The last expression of our Supreme Court on the question under consideration is found in Maloney v Callahan, Maloney v Watkins, and Maloney v Snell, O. L. Bulletin, 302, wherein Judge Zimmerman, writing the opinion, said:
“The petitions allege acts of concurrent negligence of a similar character on the part of both defendants, jointly contributing to and proximately causing the collision and resulting injuries, which allegations on their face make such defendants properly -joinable in the same action.” Citing Covington, Transfer Co. v Kelly, 36 Oh St, 89; 30 Ohio Jur., 767-768.
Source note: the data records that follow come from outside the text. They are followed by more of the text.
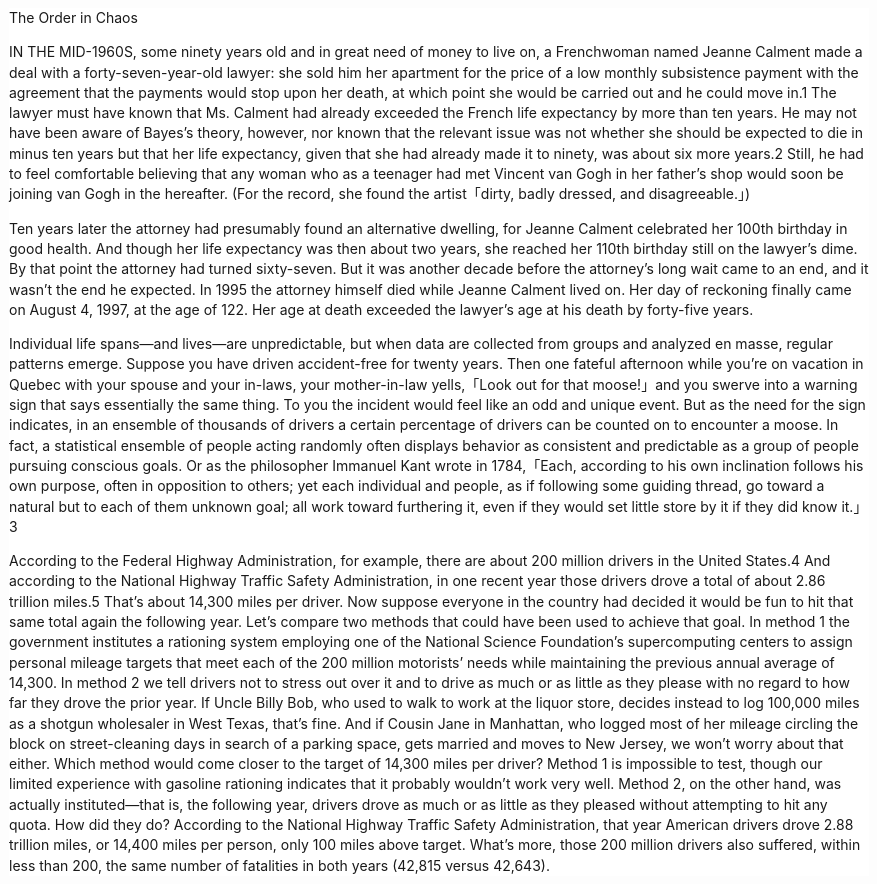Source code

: The Order in Chaos

IN THE MID-1960S, some ninety years old and in great need of money to live on, a Frenchwoman named Jeanne Calment made a deal with a forty-seven-year-old lawyer: she sold him her apartment for the price of a low monthly subsistence payment with the agreement that the payments would stop upon her death, at which point she would be carried out and he could move in.1 The lawyer must have known that Ms. Calment had already exceeded the French life expectancy by more than ten years. He may not have been aware of Bayes’s theory, however, nor known that the relevant issue was not whether she should be expected to die in minus ten years but that her life expectancy, given that she had already made it to ninety, was about six more years.2 Still, he had to feel comfortable believing that any woman who as a teenager had met Vincent van Gogh in her father’s shop would soon be joining van Gogh in the hereafter. (For the record, she found the artist「dirty, badly dressed, and disagreeable.」)

Ten years later the attorney had presumably found an alternative dwelling, for Jeanne Calment celebrated her 100th birthday in good health. And though her life expectancy was then about two years, she reached her 110th birthday still on the lawyer’s dime. By that point the attorney had turned sixty-seven. But it was another decade before the attorney’s long wait came to an end, and it wasn’t the end he expected. In 1995 the attorney himself died while Jeanne Calment lived on. Her day of reckoning finally came on August 4, 1997, at the age of 122. Her age at death exceeded the lawyer’s age at his death by forty-five years.

Individual life spans—and lives—are unpredictable, but when data are collected from groups and analyzed en masse, regular patterns emerge. Suppose you have driven accident-free for twenty years. Then one fateful afternoon while you’re on vacation in Quebec with your spouse and your in-laws, your mother-in-law yells,「Look out for that moose!」and you swerve into a warning sign that says essentially the same thing. To you the incident would feel like an odd and unique event. But as the need for the sign indicates, in an ensemble of thousands of drivers a certain percentage of drivers can be counted on to encounter a moose. In fact, a statistical ensemble of people acting randomly often displays behavior as consistent and predictable as a group of people pursuing conscious goals. Or as the philosopher Immanuel Kant wrote in 1784,「Each, according to his own inclination follows his own purpose, often in opposition to others; yet each individual and people, as if following some guiding thread, go toward a natural but to each of them unknown goal; all work toward furthering it, even if they would set little store by it if they did know it.」3

According to the Federal Highway Administration, for example, there are about 200 million drivers in the United States.4 And according to the National Highway Traffic Safety Administration, in one recent year those drivers drove a total of about 2.86 trillion miles.5 That’s about 14,300 miles per driver. Now suppose everyone in the country had decided it would be fun to hit that same total again the following year. Let’s compare two methods that could have been used to achieve that goal. In method 1 the government institutes a rationing system employing one of the National Science Foundation’s supercomputing centers to assign personal mileage targets that meet each of the 200 million motorists’ needs while maintaining the previous annual average of 14,300. In method 2 we tell drivers not to stress out over it and to drive as much or as little as they please with no regard to how far they drove the prior year. If Uncle Billy Bob, who used to walk to work at the liquor store, decides instead to log 100,000 miles as a shotgun wholesaler in West Texas, that’s fine. And if Cousin Jane in Manhattan, who logged most of her mileage circling the block on street-cleaning days in search of a parking space, gets married and moves to New Jersey, we won’t worry about that either. Which method would come closer to the target of 14,300 miles per driver? Method 1 is impossible to test, though our limited experience with gasoline rationing indicates that it probably wouldn’t work very well. Method 2, on the other hand, was actually instituted—that is, the following year, drivers drove as much or as little as they pleased without attempting to hit any quota. How did they do? According to the National Highway Traffic Safety Administration, that year American drivers drove 2.88 trillion miles, or 14,400 miles per person, only 100 miles above target. What’s more, those 200 million drivers also suffered, within less than 200, the same number of fatalities in both years (42,815 versus 42,643).

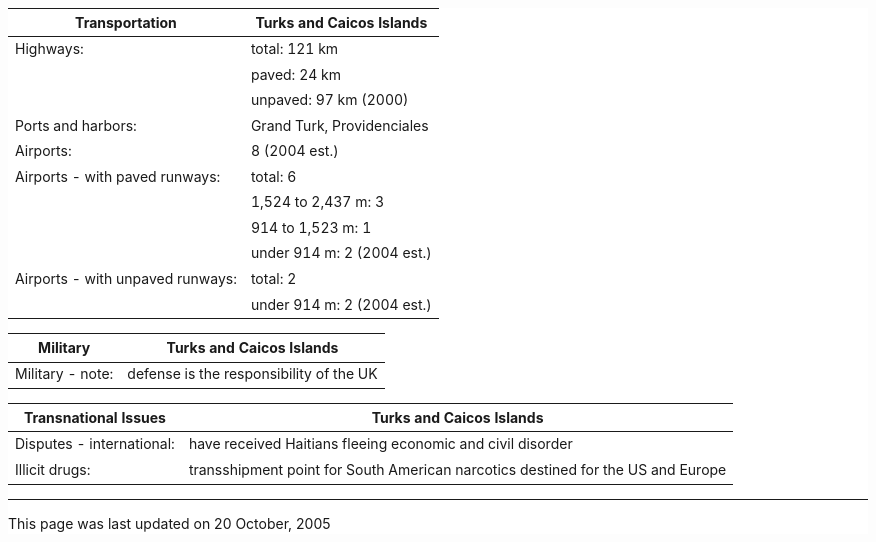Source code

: 
| Transportation | Turks and Caicos Islands |
| --- | --- |
| Highways: | total: 121 km |
| | paved: 24 km |
| | unpaved: 97 km (2000) |
| Ports and harbors: | Grand Turk, Providenciales |
| Airports: | 8 (2004 est.) |
| Airports - with paved runways: | total: 6 |
| | 1,524 to 2,437 m: 3 |
| | 914 to 1,523 m: 1 |
| | under 914 m: 2 (2004 est.) |
| Airports - with unpaved runways: | total: 2 |
| | under 914 m: 2 (2004 est.) |

| Military | Turks and Caicos Islands |
| --- | --- |
| Military - note: | defense is the responsibility of the UK |

| Transnational Issues | Turks and Caicos Islands |
| --- | --- |
| Disputes - international: | have received Haitians fleeing economic and civil disorder |
| Illicit drugs: | transshipment point for South American narcotics destined for the US and Europe |

---
This page was last updated on 20 October, 2005                       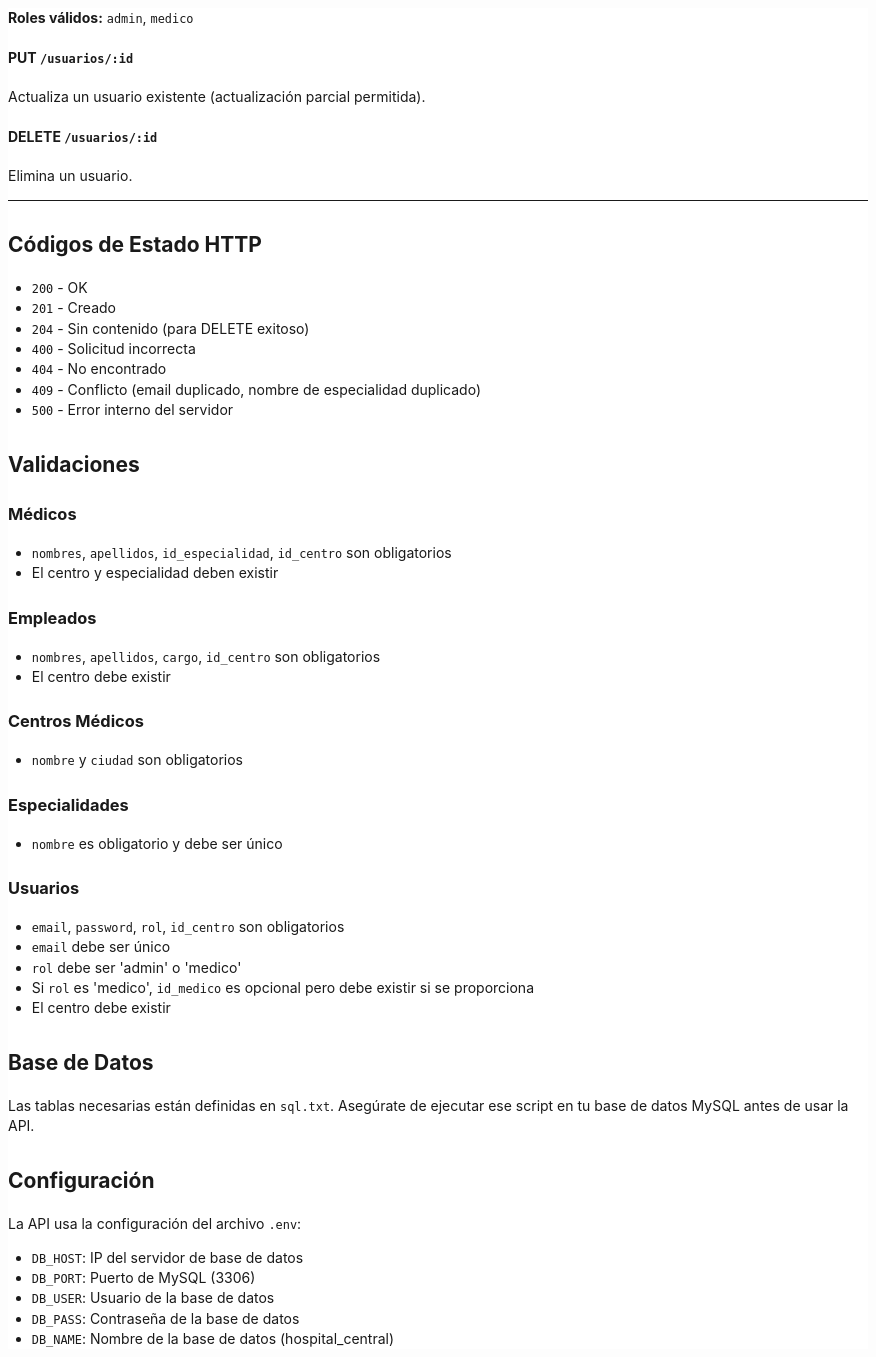 **Roles válidos:** `admin`, `medico`

#### PUT `/usuarios/:id`
Actualiza un usuario existente (actualización parcial permitida).

#### DELETE `/usuarios/:id`
Elimina un usuario.

---

## Códigos de Estado HTTP

- `200` - OK
- `201` - Creado
- `204` - Sin contenido (para DELETE exitoso)
- `400` - Solicitud incorrecta
- `404` - No encontrado
- `409` - Conflicto (email duplicado, nombre de especialidad duplicado)
- `500` - Error interno del servidor

## Validaciones

### Médicos
- `nombres`, `apellidos`, `id_especialidad`, `id_centro` son obligatorios
- El centro y especialidad deben existir

### Empleados
- `nombres`, `apellidos`, `cargo`, `id_centro` son obligatorios
- El centro debe existir

### Centros Médicos
- `nombre` y `ciudad` son obligatorios

### Especialidades
- `nombre` es obligatorio y debe ser único

### Usuarios
- `email`, `password`, `rol`, `id_centro` son obligatorios
- `email` debe ser único
- `rol` debe ser 'admin' o 'medico'
- Si `rol` es 'medico', `id_medico` es opcional pero debe existir si se proporciona
- El centro debe existir

## Base de Datos

Las tablas necesarias están definidas en `sql.txt`. Asegúrate de ejecutar ese script en tu base de datos MySQL antes de usar la API.

## Configuración

La API usa la configuración del archivo `.env`:
- `DB_HOST`: IP del servidor de base de datos
- `DB_PORT`: Puerto de MySQL (3306)
- `DB_USER`: Usuario de la base de datos
- `DB_PASS`: Contraseña de la base de datos
- `DB_NAME`: Nombre de la base de datos (hospital_central)
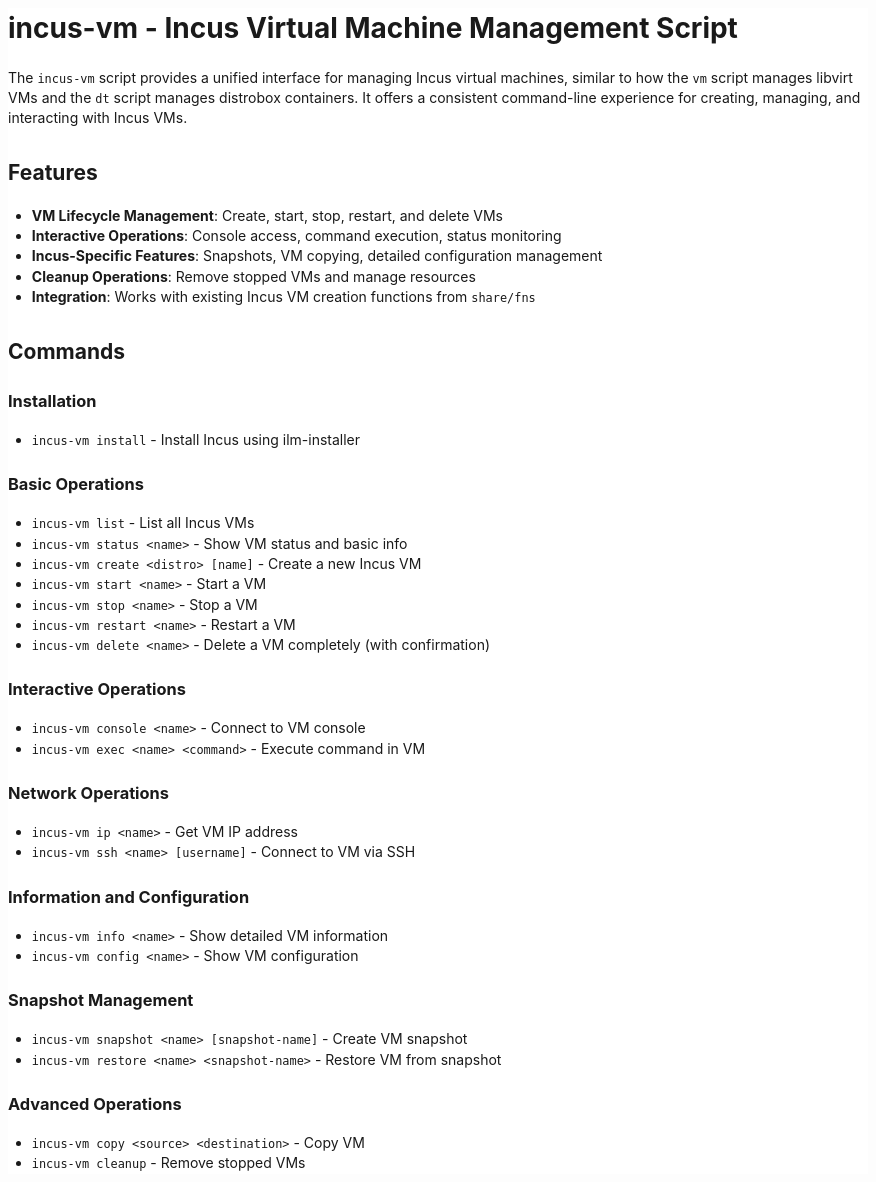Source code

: # incus-vm - Incus Virtual Machine Management Script

The `incus-vm` script provides a unified interface for managing Incus virtual machines, similar to how the `vm` script manages libvirt VMs and the `dt` script manages distrobox containers. It offers a consistent command-line experience for creating, managing, and interacting with Incus VMs.

## Features

- **VM Lifecycle Management**: Create, start, stop, restart, and delete VMs
- **Interactive Operations**: Console access, command execution, status monitoring
- **Incus-Specific Features**: Snapshots, VM copying, detailed configuration management
- **Cleanup Operations**: Remove stopped VMs and manage resources
- **Integration**: Works with existing Incus VM creation functions from `share/fns`

## Commands

### Installation
- `incus-vm install` - Install Incus using ilm-installer

### Basic Operations
- `incus-vm list` - List all Incus VMs
- `incus-vm status <name>` - Show VM status and basic info
- `incus-vm create <distro> [name]` - Create a new Incus VM
- `incus-vm start <name>` - Start a VM
- `incus-vm stop <name>` - Stop a VM
- `incus-vm restart <name>` - Restart a VM
- `incus-vm delete <name>` - Delete a VM completely (with confirmation)

### Interactive Operations
- `incus-vm console <name>` - Connect to VM console
- `incus-vm exec <name> <command>` - Execute command in VM

### Network Operations
- `incus-vm ip <name>` - Get VM IP address
- `incus-vm ssh <name> [username]` - Connect to VM via SSH

### Information and Configuration
- `incus-vm info <name>` - Show detailed VM information
- `incus-vm config <name>` - Show VM configuration

### Snapshot Management
- `incus-vm snapshot <name> [snapshot-name]` - Create VM snapshot
- `incus-vm restore <name> <snapshot-name>` - Restore VM from snapshot

### Advanced Operations
- `incus-vm copy <source> <destination>` - Copy VM
- `incus-vm cleanup` - Remove stopped VMs

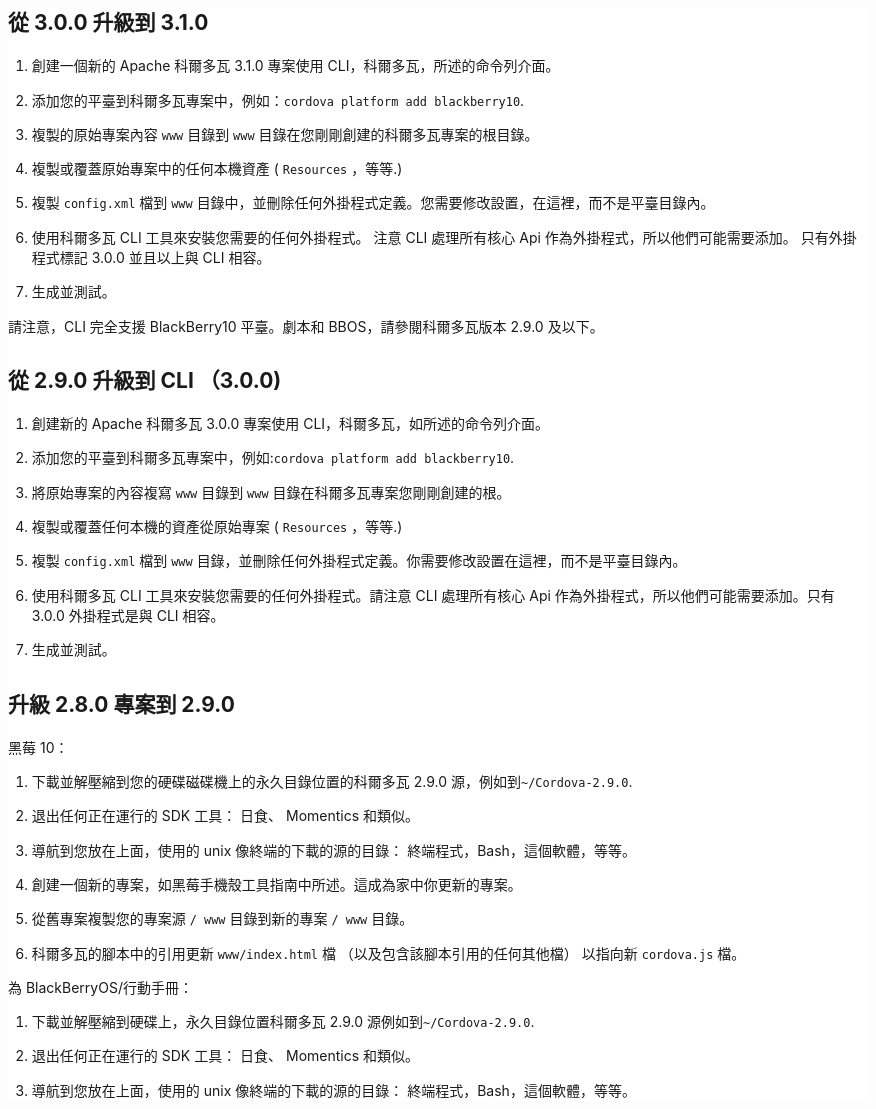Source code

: 
## 從 3.0.0 升級到 3.1.0

1.  創建一個新的 Apache 科爾多瓦 3.1.0 專案使用 CLI，科爾多瓦，所述的命令列介面。

2.  添加您的平臺到科爾多瓦專案中，例如：`cordova
platform add blackberry10`.

3.  複製的原始專案內容 `www` 目錄到 `www` 目錄在您剛剛創建的科爾多瓦專案的根目錄。

4.  複製或覆蓋原始專案中的任何本機資產 ( `Resources` ，等等.)

5.  複製 `config.xml` 檔到 `www` 目錄中，並刪除任何外掛程式定義。您需要修改設置，在這裡，而不是平臺目錄內。

6.  使用科爾多瓦 CLI 工具來安裝您需要的任何外掛程式。 注意 CLI 處理所有核心 Api 作為外掛程式，所以他們可能需要添加。 只有外掛程式標記 3.0.0 並且以上與 CLI 相容。

7.  生成並測試。

請注意，CLI 完全支援 BlackBerry10 平臺。劇本和 BBOS，請參閱科爾多瓦版本 2.9.0 及以下。

## 從 2.9.0 升級到 CLI （3.0.0)

1.  創建新的 Apache 科爾多瓦 3.0.0 專案使用 CLI，科爾多瓦，如所述的命令列介面。

2.  添加您的平臺到科爾多瓦專案中，例如:`cordova
platform add blackberry10`.

3.  將原始專案的內容複寫 `www` 目錄到 `www` 目錄在科爾多瓦專案您剛剛創建的根。

4.  複製或覆蓋任何本機的資產從原始專案 ( `Resources` ，等等.)

5.  複製 `config.xml` 檔到 `www` 目錄，並刪除任何外掛程式定義。你需要修改設置在這裡，而不是平臺目錄內。

6.  使用科爾多瓦 CLI 工具來安裝您需要的任何外掛程式。請注意 CLI 處理所有核心 Api 作為外掛程式，所以他們可能需要添加。只有 3.0.0 外掛程式是與 CLI 相容。

7.  生成並測試。

## 升級 2.8.0 專案到 2.9.0

黑莓 10：

1.  下載並解壓縮到您的硬碟磁碟機上的永久目錄位置的科爾多瓦 2.9.0 源，例如到`~/Cordova-2.9.0`.

2.  退出任何正在運行的 SDK 工具： 日食、 Momentics 和類似。

3.  導航到您放在上面，使用的 unix 像終端的下載的源的目錄： 終端程式，Bash，這個軟體，等等。

4.  創建一個新的專案，如黑莓手機殼工具指南中所述。這成為家中你更新的專案。

5.  從舊專案複製您的專案源 `/ www` 目錄到新的專案 `/ www` 目錄。

6.  科爾多瓦的腳本中的引用更新 `www/index.html` 檔 （以及包含該腳本引用的任何其他檔） 以指向新 `cordova.js` 檔。

為 BlackBerryOS/行動手冊：

1.  下載並解壓縮到硬碟上，永久目錄位置科爾多瓦 2.9.0 源例如到`~/Cordova-2.9.0`.

2.  退出任何正在運行的 SDK 工具： 日食、 Momentics 和類似。

3.  導航到您放在上面，使用的 unix 像終端的下載的源的目錄： 終端程式，Bash，這個軟體，等等。
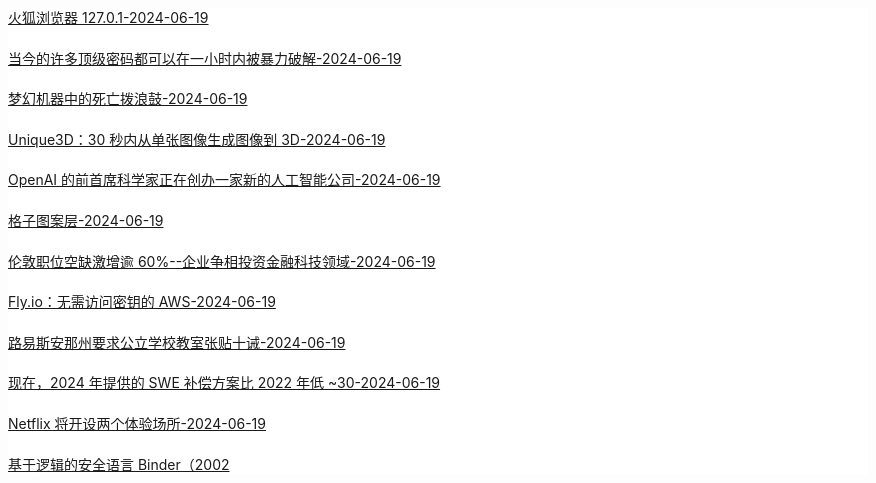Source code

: <a target=_blank rel=nofollow href="https://www.mozilla.org/en-US/firefox/127.0.1/releasenotes/" >火狐浏览器 127.0.1-2024-06-19</a><br/><br/><a target=_blank rel=nofollow href="https://www.techradar.com/pro/security/bad-news-many-of-todays-top-passwords-can-be-cracked-with-brute-force-in-less-than-an-hour" >当今的许多顶级密码都可以在一小时内被暴力破解-2024-06-19</a><br/><br/><a target=_blank rel=nofollow href="https://jamesthomason.com/death-rattle-in-the-dream-machine/" >梦幻机器中的死亡拨浪鼓-2024-06-19</a><br/><br/><a target=_blank rel=nofollow href="https://github.com/AiuniAI/Unique3D" >Unique3D：30 秒内从单张图像生成图像到 3D-2024-06-19</a><br/><br/><a target=_blank rel=nofollow href="https://www.theverge.com/2024/6/19/24181870/openai-former-chief-scientist-ilya-sutskever-ssi-safe-superintelligence" >OpenAI 的前首席科学家正在创办一家新的人工智能公司-2024-06-19</a><br/><br/><a target=_blank rel=nofollow href="https://plaid.com/layer/" >格子图案层-2024-06-19</a><br/><br/><a target=_blank rel=nofollow href="https://www.rsmuk.com/news/job-vacancies-surge-in-london-as-companies-scramble-to-invest-in-fintech" >伦敦职位空缺激增逾 60%--企业争相投资金融科技领域-2024-06-19</a><br/><br/><a target=_blank rel=nofollow href="https://fly.io/blog/oidc-cloud-roles/" >Fly.io：无需访问密钥的 AWS-2024-06-19</a><br/><br/><a target=_blank rel=nofollow href="https://www.wsj.com/us-news/education/louisiana-requires-ten-commandments-to-be-displayed-in-public-school-classrooms-f2e855b2" >路易斯安那州要求公立学校教室张贴十诫-2024-06-19</a><br/><br/><a target=_blank rel=nofollow href="https://twitter.com/GergelyOrosz/status/1802940060754456997" >现在，2024 年提供的 SWE 补偿方案比 2022 年低 ~30-2024-06-19</a><br/><br/><a target=_blank rel=nofollow href="https://www.cnn.com/2024/06/18/business/netflix-house-locations-experiential-venues/index.html" >Netflix 将开设两个体验场所-2024-06-19</a><br/><br/><a target=_blank rel=nofollow href="https://web.cs.wpi.edu/~guttman/cs564/papers/binder.pdf" >基于逻辑的安全语言 Binder（2002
We readily concede that in Ohio, although the principle underlying the determination of the instant case is well defined, its application is not clear. The cases cited raise some doubt as to the law in Ohio. However, we are of the opinion that upon the weight of authority generally and upon the better reasoned decisions in Ohio, the defendants in this case were properly joined and the demurrer directed to the petition on the ground of misjoinder of parties defendant should have been overruled.
The judgment will, therefore, be reversed with instructions to overrule demurrer of defendant, Hood, to the second amended petition.